Start of SELECTED TEXT
# Compute hidden representations for a single input sequence

In [None]:
import os
from pathlib import Path

import numpy as np
import torch 

from transformers import AutoTokenizer, AutoModelForCausalLM

In [None]:
available_gpus = [torch.cuda.device(i) for i in range(torch.cuda.device_count())]
available_gpus

In [None]:
device = 'cuda:0' if torch.cuda.is_available() else 'cpu'

In [None]:
# model_name_or_path = "princeton-nlp/Sheared-LLaMA-1.3B"
# model_name_or_path = "meta-llama/Llama-2-7b-hf"
# model_name_or_path = "meta-llama/Llama-2-7b-chat-hf"
model_name_or_path = "meta-llama/Meta-Llama-3-8B"
# model_name_or_path = "meta-llama/Meta-Llama-3-8B-Instruct"
# model_name_or_path = "mistralai/Mistral-7B-v0.1"
# model_name_or_path = "mistralai/Mistral-7B-Instruct-v0.1"
# model_name_or_path = "mistralai/Mistral-7B-Instruct-v0.2"
End of SELECTED TEXT
Start of LISTED ENTRIES
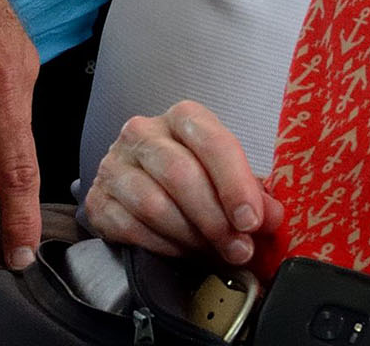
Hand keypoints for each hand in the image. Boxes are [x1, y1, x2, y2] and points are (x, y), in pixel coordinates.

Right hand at [81, 100, 284, 269]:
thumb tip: (272, 215)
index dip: (234, 183)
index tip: (251, 220)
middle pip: (179, 174)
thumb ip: (252, 195)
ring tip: (211, 251)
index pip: (210, 141)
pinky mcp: (97, 199)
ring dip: (190, 236)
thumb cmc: (192, 179)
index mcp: (183, 119)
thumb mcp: (227, 179)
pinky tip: (179, 250)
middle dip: (215, 219)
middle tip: (237, 248)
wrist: (140, 191)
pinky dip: (161, 246)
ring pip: (153, 203)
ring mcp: (115, 165)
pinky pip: (130, 227)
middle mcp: (143, 134)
End of LISTED ENTRIES
* COMPLETE THE FOLLOWING *
- 1) Name each module or library that the notebook on hidden representations imports in its first code block.
- 2) In two sentences, summarize the notebook on hidden representations.
- 3) Which device string does the notebook on hidden representations use when CUDA is not available?

* LIST OF ANSWERS *
- 1) os, pathlib, numpy, torch, transformers

- 2) The notebook, titled for computing hidden representations of a single input sequence, imports os, pathlib, numpy, torch and transformers, then collects the available CUDA devices. It sets the device to 'cuda:0' when CUDA is available and to 'cpu' otherwise, and it assigns one active name-or-path string while several alternatives stay commented out.

- 3) 'cpu'